Life-Cycle Celebrant Logo.jpg
 

Where I Trained in Celebrancy

The Celebrant  Foundation & Institute 

The Celebrant Foundation & Institute is a non-profit educational institution dedicated to helping individuals, families, communities and organizations personalize celebrations that mark life’s milestones, opened its doors in June 2001.  Celebrants officiate at virtually every life event, including weddings and commitments, funerals and memorials, and baby namings and adoptions.  With a focus on personalizing each ceremony to reflect the needs, beliefs and values of the couple or family, Celebrants are trained in the art of celebration, symbolism and tradition. 

The United States  and Canadian presence is a new chapter in a thirty-year old worldwide phenomenon.

The History of Celebrancy

The concept of Celebrancy began in Australia in 1973 by the then-Attorney General Lionel Murphy.  At the time, Australian law authorized only clergy from the Lutheran and Catholic churches to perform weddings.  For those couples who did not belong to either church, the law provided only for a marriage at the “Registry,” a civil office where couples lined up in a hallway to await their minutes-long ceremony, over which they had no input or control.

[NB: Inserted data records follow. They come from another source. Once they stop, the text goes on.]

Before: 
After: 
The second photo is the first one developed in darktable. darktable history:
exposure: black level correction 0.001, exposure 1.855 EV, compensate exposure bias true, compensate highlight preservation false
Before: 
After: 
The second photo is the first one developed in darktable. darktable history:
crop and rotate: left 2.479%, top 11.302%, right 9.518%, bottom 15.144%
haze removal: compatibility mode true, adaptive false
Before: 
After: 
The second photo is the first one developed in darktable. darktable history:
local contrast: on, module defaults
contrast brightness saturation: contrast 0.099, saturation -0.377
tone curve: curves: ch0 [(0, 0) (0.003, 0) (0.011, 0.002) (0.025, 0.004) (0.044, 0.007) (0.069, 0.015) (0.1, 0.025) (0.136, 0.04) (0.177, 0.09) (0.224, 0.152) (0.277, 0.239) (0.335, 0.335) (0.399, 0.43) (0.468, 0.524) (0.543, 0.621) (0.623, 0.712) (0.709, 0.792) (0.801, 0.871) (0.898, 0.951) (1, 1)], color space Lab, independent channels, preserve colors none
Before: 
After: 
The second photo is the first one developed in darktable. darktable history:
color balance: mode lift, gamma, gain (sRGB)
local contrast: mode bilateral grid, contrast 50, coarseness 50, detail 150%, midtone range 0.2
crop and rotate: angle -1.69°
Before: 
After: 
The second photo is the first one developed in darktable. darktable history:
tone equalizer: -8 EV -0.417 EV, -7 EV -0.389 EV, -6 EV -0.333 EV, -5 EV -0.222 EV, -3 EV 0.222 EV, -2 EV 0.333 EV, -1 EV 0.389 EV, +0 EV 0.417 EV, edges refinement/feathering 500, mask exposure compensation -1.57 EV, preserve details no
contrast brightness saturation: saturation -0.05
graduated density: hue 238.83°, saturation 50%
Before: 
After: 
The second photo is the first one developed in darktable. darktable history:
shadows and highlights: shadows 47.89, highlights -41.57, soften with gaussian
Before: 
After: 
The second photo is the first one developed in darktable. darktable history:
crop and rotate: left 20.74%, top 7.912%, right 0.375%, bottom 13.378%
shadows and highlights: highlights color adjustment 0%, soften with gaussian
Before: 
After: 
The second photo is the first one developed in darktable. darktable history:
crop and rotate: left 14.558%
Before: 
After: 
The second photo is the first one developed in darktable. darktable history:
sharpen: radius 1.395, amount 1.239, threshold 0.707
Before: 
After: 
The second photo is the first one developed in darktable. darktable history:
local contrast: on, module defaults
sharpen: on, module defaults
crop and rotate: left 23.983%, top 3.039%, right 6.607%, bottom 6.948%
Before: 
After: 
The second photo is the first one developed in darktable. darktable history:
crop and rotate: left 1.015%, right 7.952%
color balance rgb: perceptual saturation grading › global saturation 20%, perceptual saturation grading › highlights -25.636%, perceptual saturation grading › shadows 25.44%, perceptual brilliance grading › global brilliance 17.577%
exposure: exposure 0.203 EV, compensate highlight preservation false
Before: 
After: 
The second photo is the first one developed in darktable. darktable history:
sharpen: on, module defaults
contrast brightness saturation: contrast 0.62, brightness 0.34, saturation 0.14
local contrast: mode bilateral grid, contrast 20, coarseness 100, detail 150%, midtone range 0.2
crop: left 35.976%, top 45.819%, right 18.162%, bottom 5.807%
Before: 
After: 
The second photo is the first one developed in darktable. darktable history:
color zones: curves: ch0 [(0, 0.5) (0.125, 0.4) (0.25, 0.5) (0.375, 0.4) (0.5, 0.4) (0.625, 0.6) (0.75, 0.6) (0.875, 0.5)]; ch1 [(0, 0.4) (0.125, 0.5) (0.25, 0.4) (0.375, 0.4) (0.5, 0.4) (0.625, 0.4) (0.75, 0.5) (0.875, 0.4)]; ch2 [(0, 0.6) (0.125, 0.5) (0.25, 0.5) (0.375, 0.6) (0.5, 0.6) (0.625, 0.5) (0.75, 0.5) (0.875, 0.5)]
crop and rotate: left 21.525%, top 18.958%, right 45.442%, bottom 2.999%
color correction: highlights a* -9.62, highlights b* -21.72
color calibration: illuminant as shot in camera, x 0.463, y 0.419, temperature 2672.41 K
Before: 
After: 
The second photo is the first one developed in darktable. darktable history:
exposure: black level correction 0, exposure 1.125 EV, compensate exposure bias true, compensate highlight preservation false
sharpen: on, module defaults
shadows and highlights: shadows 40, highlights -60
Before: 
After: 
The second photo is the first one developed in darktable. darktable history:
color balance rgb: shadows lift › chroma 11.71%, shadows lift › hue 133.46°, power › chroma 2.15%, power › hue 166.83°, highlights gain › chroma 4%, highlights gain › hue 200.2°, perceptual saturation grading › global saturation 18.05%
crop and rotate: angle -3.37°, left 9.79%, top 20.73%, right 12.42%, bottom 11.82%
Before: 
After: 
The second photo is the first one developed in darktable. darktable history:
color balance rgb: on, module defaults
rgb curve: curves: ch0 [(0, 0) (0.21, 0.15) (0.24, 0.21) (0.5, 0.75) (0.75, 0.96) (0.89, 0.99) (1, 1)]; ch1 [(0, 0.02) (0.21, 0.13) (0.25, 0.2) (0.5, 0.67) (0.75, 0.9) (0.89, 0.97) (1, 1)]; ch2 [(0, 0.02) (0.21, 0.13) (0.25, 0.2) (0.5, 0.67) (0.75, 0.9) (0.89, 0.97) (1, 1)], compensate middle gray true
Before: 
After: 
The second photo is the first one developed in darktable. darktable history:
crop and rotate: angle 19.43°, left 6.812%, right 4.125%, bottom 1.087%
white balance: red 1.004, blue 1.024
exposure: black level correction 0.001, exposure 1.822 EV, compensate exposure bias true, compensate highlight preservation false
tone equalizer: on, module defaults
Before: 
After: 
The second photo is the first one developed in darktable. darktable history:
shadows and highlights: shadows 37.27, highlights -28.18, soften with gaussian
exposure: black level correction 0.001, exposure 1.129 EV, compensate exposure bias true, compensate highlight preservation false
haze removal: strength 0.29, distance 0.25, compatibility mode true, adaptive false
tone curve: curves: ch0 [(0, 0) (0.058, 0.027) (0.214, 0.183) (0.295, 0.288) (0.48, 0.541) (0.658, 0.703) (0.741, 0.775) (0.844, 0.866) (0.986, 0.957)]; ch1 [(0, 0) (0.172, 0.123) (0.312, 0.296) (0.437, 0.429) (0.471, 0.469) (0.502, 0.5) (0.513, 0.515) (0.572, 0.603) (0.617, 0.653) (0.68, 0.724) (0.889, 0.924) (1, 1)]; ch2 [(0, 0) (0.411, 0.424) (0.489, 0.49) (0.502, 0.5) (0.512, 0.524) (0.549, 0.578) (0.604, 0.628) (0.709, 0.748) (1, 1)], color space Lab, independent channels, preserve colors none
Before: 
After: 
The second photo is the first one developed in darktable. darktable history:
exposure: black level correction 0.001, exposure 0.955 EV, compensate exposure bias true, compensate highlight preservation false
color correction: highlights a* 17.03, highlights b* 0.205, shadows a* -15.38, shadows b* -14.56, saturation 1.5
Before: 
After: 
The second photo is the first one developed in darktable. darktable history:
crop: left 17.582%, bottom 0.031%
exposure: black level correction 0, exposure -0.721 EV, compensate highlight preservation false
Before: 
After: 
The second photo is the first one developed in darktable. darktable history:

 Murphy’s vision was to bring dignity to and personal choice to wedding ceremonies for those couples who did not wish to be married in one of these three ways.  He changed Australian law and authorized the appointment of civil Celebrants, who would perform individualized ceremonies approved by the couples, incorporating their wishes and focusing on the arts.  

 Today, wedding Celebrants perform over half of all wedding ceremonies in Australia.   The 4,000+ worldwide celebrants have officiated at over one million weddings – unprecedented growth in a thirty-year time period.  Other countries which have embraced the Celebrancy concept include New Zealand and Great Britain, and now the United States and Canada.